# News Data Processing: REDDIT

In [18]:
import pandas as pd
import numpy as np
import praw # Python Reddit API Wrapper
import json
from bs4 import BeautifulSoup
from urllib.request import urlopen, Request
import datetime
from dotenv import load_dotenv
import os
import re

## Connect to Reddit API

In [13]:
load_dotenv()
client_id = os.getenv('CLIENT_ID')
client_secret = os.getenv('CLIENT_SECRET')
user_agent = 'MLCapstoneProject by /u/Wise-Reward5805'
username =  'Wise-Reward5805'
password = os.getenv('PASSWORD')

In [14]:
def create_reddit_object(client_id, client_secret, user_agent, username, password):
    reddit = praw.Reddit(
        client_id=client_id,
        client_secret=client_secret,
        user_agent=user_agent,
        username=username,
        password=password
    )
    return reddit

In [15]:
reddit = create_reddit_object(client_id, client_secret, user_agent, username, password)
━━━━
▸ **Requirement**:
List the parameters that the function create_reddit_object takes in the Reddit news-processing code above, in the order they appear.
━━━━
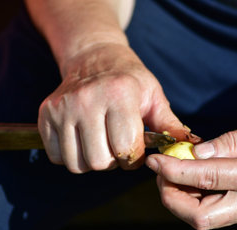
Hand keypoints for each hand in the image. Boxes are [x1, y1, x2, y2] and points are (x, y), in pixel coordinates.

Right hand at [38, 43, 198, 172]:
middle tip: (117, 146)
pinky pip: (57, 157)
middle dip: (113, 161)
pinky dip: (71, 156)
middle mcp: (87, 99)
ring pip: (77, 164)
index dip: (134, 157)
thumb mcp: (153, 96)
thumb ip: (169, 125)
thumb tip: (191, 148)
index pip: (126, 148)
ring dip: (92, 161)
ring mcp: (62, 107)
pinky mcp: (46, 114)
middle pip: (99, 161)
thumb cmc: (129, 80)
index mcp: (119, 94)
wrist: (94, 58)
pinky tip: (82, 141)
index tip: (136, 149)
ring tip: (100, 143)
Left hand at [146, 115, 236, 229]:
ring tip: (173, 172)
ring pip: (203, 220)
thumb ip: (232, 140)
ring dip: (180, 200)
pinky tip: (192, 179)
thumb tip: (196, 152)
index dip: (172, 170)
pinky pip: (215, 214)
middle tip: (162, 172)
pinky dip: (195, 200)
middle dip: (170, 197)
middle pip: (198, 217)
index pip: (204, 179)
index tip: (154, 159)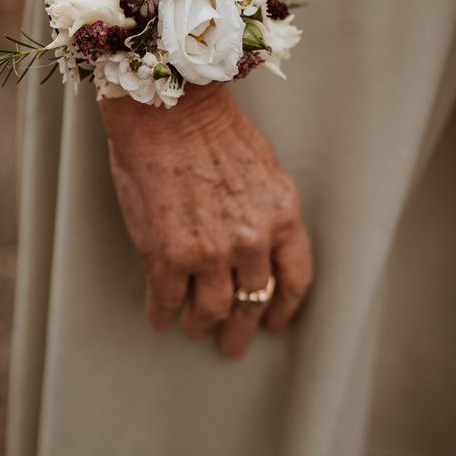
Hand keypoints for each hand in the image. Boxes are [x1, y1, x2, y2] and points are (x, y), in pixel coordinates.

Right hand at [99, 82, 313, 357]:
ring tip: (194, 329)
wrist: (167, 111)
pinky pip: (166, 300)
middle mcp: (251, 241)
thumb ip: (269, 210)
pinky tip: (160, 319)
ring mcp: (209, 252)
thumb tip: (262, 243)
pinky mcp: (166, 255)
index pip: (295, 279)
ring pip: (210, 309)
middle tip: (233, 344)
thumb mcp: (265, 168)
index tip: (275, 324)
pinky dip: (163, 314)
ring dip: (201, 324)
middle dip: (242, 329)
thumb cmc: (213, 129)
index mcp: (282, 216)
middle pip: (252, 302)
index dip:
━━━━
▸ **Response for this exercise**:
client_id, client_secret, user_agent, username, password